_Listed entries_
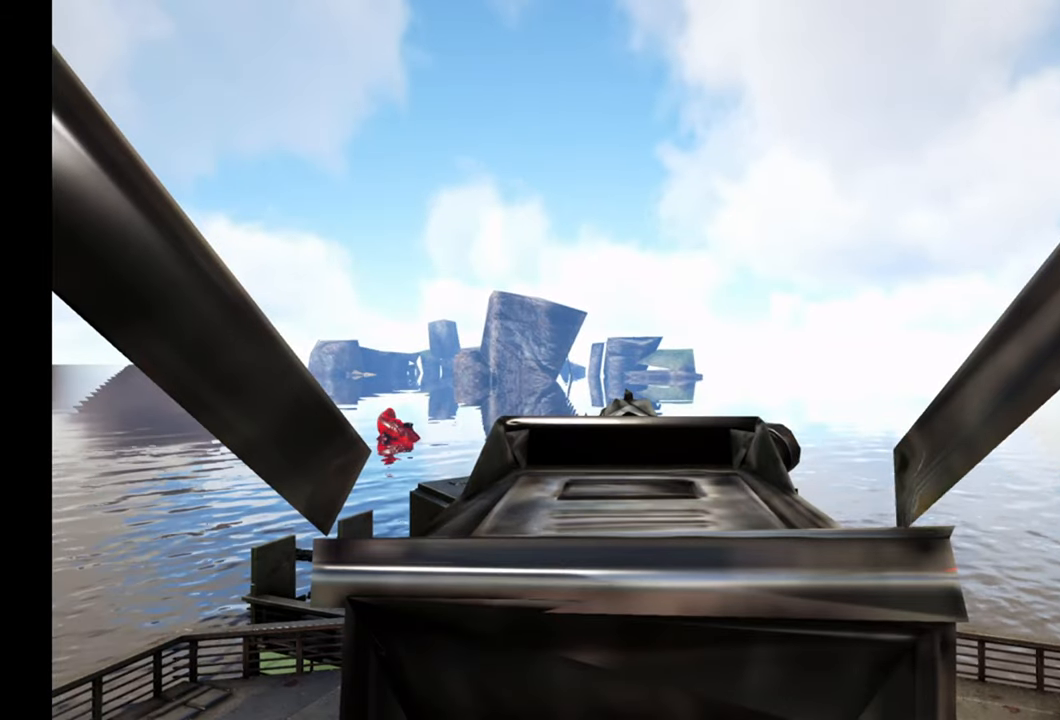
{"buttons": [], "left_stick": "center", "right_stick": "left", "events": [[33, "right_stick", "up-left"], [317, "right_stick", "left"]]}
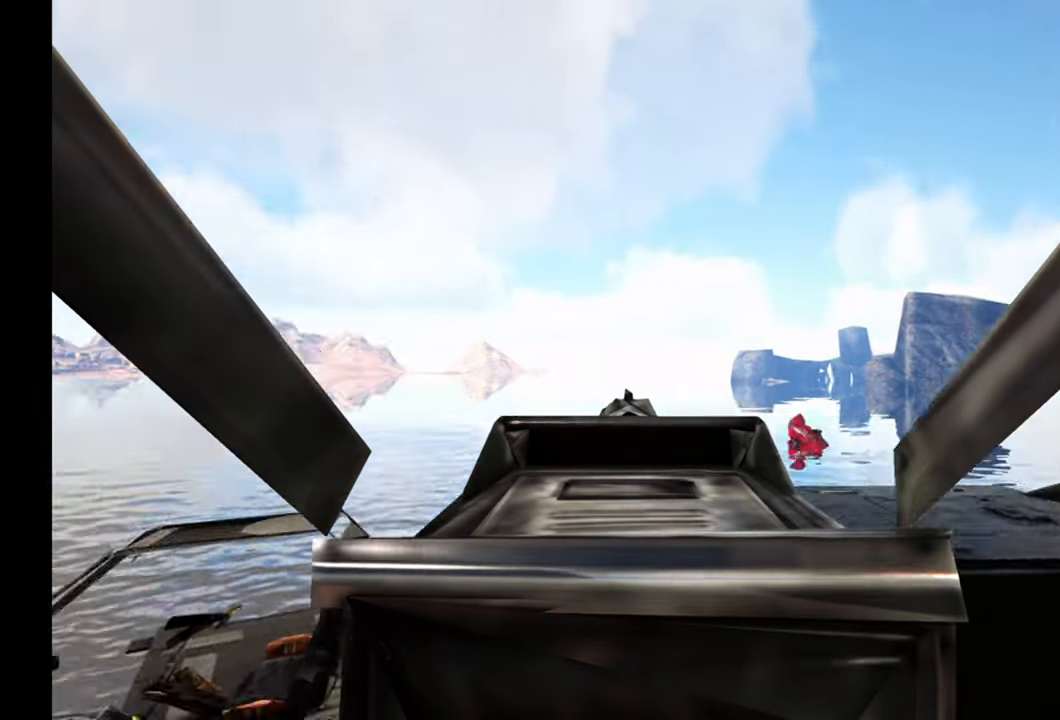
{"buttons": [], "left_stick": "center", "right_stick": "left", "events": []}
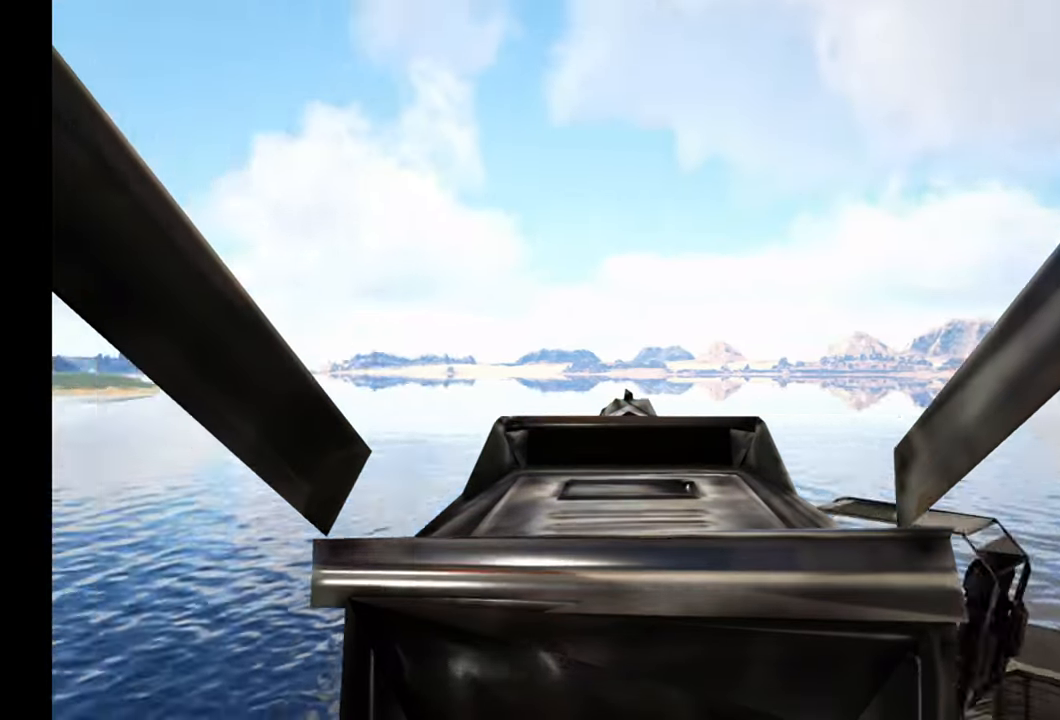
{"buttons": [], "left_stick": "center", "right_stick": "up-left", "events": [[217, "right_stick", "up-left"]]}
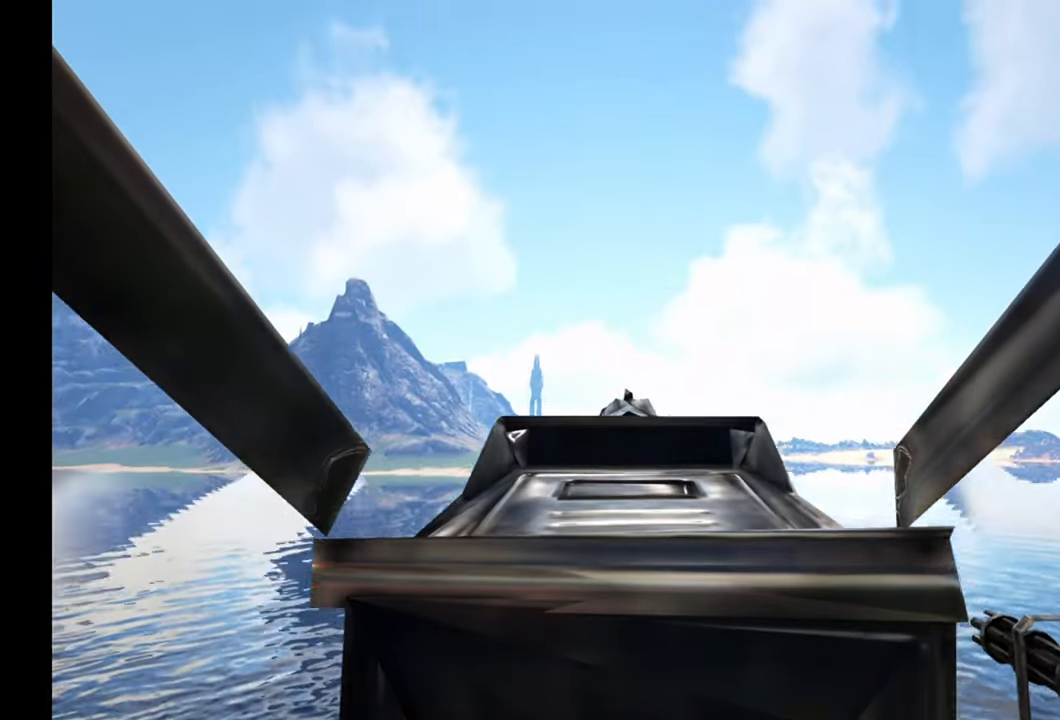
{"buttons": [], "left_stick": "center", "right_stick": "center", "events": [[200, "right_stick", "center"], [367, "Y", "down"], [483, "Y", "up"]]}
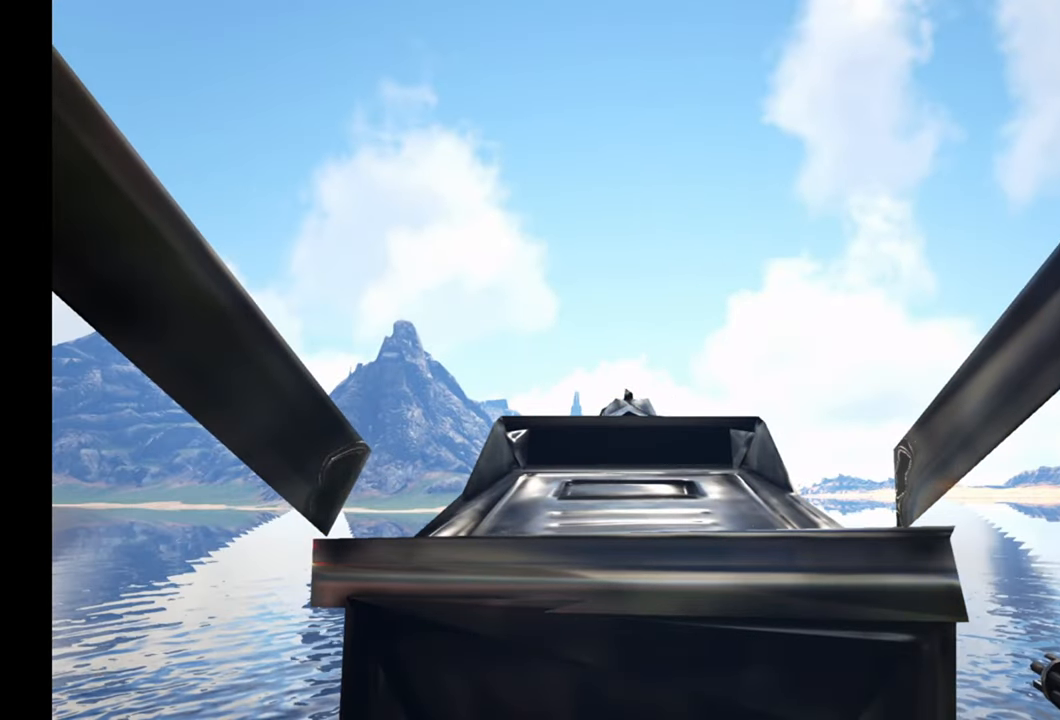
{"buttons": [], "left_stick": "center", "right_stick": "down", "events": [[500, "right_stick", "down"]]}
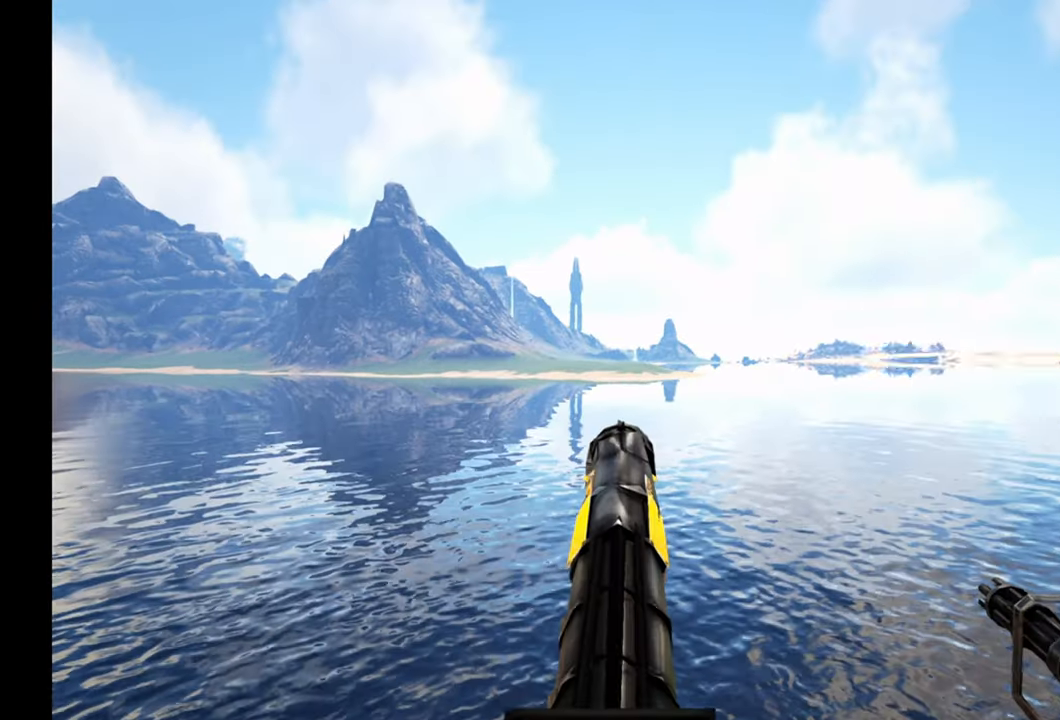
{"buttons": [], "left_stick": "right", "right_stick": "down", "events": [[250, "left_stick", "right"]]}
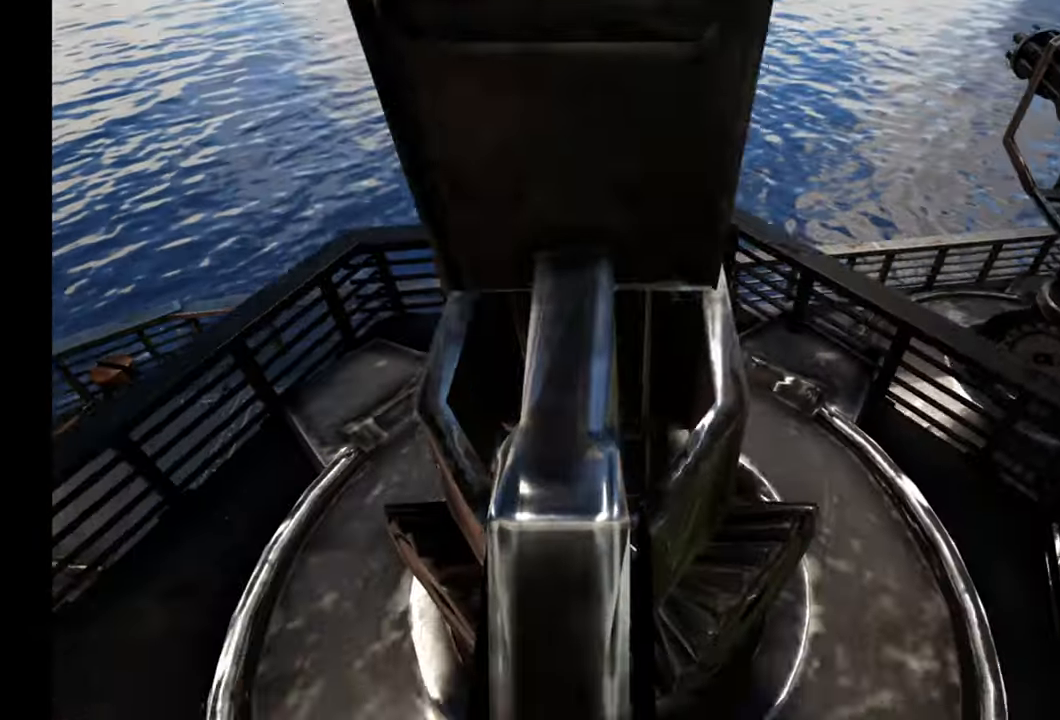
{"buttons": [], "left_stick": "down", "right_stick": "up", "events": [[17, "left_stick", "center"], [133, "right_stick", "center"], [250, "left_stick", "down"], [283, "right_stick", "up"]]}
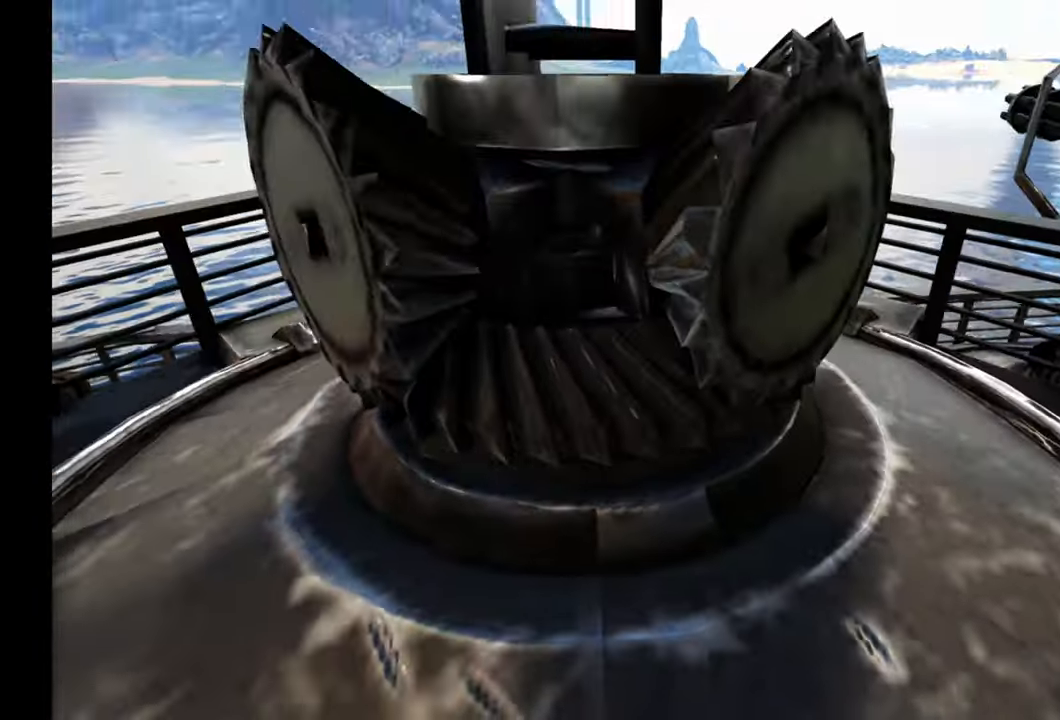
{"buttons": [], "left_stick": "down-right", "right_stick": "right", "events": [[233, "right_stick", "right"], [400, "left_stick", "down-right"]]}
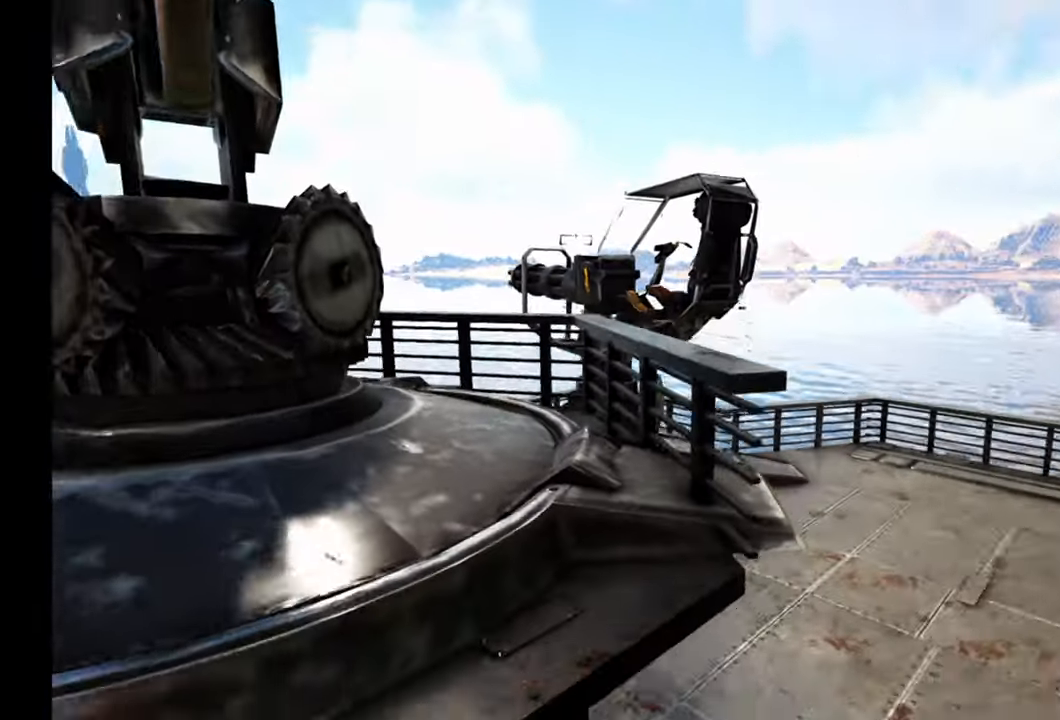
{"buttons": [], "left_stick": "up", "right_stick": "left", "events": [[17, "left_stick", "right"], [150, "left_stick", "up-right"], [183, "right_stick", "center"], [283, "left_stick", "up"], [400, "right_stick", "left"]]}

_What is required_
With the data above as the source, tally the lines that include the string "down", and give that figure alone.

_Output of the task_
5